おそらくアメリカ農業の習慣から来ているのでしょうが、北海道でも農家で季節労働者を雇うのです。ただしほとんどが地元の人で、ほぼ中年以降の女の方。要するに農作業専門の補佐の短期アルバイトですね。
北海道ではこの人達を親しみを込めて「出面さん(でめんさん)」と呼びます。アメリカ英語で日雇い労働者の事を昔はDay Menと呼んでいたらしく、北海道でアメリカ式農業技術が普及する時に呼び名をそのまま使い、それに後で漢字を当て字したらしいです。アメリカ式農業がずっと全道各地に伝わったので北海道では農機具のどれもがアメリカ由来の形の物を使い今でも英語そのままの名前で呼びます。この言葉もその中の一つなのでしょう。

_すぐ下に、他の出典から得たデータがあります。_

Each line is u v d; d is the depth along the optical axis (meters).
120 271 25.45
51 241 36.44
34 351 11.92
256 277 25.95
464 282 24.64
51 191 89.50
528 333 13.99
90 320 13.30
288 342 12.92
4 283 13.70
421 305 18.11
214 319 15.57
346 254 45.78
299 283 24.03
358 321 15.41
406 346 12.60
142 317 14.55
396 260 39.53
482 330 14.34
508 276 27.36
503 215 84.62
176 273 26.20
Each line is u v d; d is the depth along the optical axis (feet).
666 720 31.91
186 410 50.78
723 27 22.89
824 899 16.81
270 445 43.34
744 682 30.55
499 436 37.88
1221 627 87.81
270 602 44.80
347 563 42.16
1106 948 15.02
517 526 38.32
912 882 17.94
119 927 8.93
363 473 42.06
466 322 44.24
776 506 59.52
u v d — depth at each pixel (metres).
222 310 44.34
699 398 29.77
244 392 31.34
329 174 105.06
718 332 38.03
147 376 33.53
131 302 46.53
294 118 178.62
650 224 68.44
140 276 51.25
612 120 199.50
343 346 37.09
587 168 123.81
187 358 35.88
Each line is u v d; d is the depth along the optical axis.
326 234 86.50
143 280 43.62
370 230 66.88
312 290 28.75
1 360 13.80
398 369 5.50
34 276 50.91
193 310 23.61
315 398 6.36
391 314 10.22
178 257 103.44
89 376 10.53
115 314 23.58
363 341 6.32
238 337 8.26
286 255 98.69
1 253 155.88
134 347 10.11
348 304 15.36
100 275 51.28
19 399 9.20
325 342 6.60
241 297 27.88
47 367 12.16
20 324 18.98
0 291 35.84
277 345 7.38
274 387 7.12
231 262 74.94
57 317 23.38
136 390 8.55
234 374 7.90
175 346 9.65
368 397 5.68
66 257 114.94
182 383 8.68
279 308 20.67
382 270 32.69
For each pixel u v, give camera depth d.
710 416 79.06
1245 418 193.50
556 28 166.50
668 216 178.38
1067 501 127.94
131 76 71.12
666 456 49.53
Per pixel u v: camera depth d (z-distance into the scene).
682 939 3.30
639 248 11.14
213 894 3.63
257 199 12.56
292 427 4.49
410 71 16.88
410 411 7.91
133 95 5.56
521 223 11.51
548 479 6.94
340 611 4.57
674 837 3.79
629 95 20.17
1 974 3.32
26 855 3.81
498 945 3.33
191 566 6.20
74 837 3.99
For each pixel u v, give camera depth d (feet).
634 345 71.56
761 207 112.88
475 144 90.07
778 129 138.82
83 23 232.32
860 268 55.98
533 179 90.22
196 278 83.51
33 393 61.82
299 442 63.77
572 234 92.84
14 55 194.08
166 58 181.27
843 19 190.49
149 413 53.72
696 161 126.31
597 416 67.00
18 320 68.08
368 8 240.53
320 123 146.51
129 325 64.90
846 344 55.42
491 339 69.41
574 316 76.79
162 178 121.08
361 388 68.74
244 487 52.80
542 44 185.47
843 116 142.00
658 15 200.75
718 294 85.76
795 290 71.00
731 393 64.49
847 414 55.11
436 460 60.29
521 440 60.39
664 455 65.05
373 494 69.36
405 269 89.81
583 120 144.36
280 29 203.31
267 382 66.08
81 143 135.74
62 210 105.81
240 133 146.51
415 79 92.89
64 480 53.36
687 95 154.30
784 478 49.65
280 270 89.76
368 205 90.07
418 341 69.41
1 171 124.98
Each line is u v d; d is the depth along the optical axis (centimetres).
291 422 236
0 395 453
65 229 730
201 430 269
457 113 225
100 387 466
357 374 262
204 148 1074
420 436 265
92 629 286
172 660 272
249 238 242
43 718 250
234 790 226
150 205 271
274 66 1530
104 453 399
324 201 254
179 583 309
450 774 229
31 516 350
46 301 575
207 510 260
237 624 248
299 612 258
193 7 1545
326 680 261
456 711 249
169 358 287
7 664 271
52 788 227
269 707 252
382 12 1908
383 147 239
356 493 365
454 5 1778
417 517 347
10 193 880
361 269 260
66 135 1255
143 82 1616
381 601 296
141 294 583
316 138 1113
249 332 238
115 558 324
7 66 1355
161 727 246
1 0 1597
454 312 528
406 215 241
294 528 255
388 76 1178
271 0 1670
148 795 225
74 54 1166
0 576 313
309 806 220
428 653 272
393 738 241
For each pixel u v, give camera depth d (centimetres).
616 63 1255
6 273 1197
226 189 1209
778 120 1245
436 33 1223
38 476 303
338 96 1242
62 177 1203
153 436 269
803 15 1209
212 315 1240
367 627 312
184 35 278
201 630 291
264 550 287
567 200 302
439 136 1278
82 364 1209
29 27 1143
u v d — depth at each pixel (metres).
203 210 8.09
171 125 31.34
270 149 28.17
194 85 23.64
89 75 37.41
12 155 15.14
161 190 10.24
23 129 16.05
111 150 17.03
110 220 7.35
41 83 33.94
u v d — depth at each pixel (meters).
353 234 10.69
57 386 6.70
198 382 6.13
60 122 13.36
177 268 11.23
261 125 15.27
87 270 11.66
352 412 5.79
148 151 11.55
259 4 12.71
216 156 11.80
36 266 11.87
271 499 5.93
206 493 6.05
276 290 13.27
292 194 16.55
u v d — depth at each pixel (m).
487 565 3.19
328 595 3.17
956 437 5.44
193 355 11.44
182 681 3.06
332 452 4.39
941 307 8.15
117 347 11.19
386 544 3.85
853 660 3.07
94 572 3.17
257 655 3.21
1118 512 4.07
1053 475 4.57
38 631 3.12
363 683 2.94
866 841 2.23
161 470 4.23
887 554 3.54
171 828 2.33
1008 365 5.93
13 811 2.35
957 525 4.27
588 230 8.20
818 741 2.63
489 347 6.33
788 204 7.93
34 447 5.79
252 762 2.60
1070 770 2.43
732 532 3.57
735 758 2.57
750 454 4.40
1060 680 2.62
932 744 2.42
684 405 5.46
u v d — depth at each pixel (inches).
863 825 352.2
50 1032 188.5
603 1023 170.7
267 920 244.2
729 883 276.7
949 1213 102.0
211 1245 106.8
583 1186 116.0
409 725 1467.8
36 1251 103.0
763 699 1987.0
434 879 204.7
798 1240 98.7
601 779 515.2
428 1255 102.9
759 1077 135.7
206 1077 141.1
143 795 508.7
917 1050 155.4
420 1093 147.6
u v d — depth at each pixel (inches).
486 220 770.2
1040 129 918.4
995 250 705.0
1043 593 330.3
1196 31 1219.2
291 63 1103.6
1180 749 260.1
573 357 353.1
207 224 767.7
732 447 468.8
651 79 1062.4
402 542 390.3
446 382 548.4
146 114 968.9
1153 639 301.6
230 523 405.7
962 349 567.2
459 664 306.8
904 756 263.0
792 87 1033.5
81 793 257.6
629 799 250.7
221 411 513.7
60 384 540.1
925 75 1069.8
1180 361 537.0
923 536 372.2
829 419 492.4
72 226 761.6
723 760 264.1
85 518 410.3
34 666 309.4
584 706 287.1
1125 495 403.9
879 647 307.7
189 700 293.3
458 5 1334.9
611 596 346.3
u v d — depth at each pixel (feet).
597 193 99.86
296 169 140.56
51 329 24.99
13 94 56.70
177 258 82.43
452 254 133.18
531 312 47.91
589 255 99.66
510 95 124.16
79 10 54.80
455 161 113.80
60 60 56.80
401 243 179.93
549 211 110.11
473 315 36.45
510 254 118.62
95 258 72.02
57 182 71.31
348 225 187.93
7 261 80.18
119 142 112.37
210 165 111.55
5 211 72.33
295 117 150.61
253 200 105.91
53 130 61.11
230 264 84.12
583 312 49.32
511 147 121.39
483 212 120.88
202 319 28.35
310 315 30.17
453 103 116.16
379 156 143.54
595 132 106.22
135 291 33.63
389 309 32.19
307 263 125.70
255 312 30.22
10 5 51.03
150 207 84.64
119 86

出面さんは主に2通りいます。農協に登録していて農協から依頼のあった農家に派遣される「派遣型出面さん」と、農家個人で頼み手伝いに来てもらう「昔ながらの出面さん」。
農協から派遣される出面さんは元農家で離農した家の奥さんや、元々実家で農業をしていて農業経験のある人達が多く、その人その人の適性を見て向いている作業現場に出す様です。派遣先次第で農家は出面さんの家から近かったり遠かったり毎回違い作業が終われば農協が送迎バスで家の傍まで送ってくれます。
昔ながらの出面さんは農家で代々の付き合いがある人が多く、基本的に農家専属の様な存在が多く技術も高く農家の信頼も厚いです。働きの良い出面さんほど賃金など待遇を良くし農家は手放そうとしません。
出面さんが必要な時期が近づくと農家自身が出面さんの家に連絡し何日から何日間来て欲しいと依頼します。経験豊富な信用のおける人から揃えていき、もし人数が足りないなら評判を聞いて連絡したり人づてに紹介してもらいフリーの出面さんや、人数がどうしても揃わない場合は出面の経験の無い人農作業経験が無かった人にも来てもらいます。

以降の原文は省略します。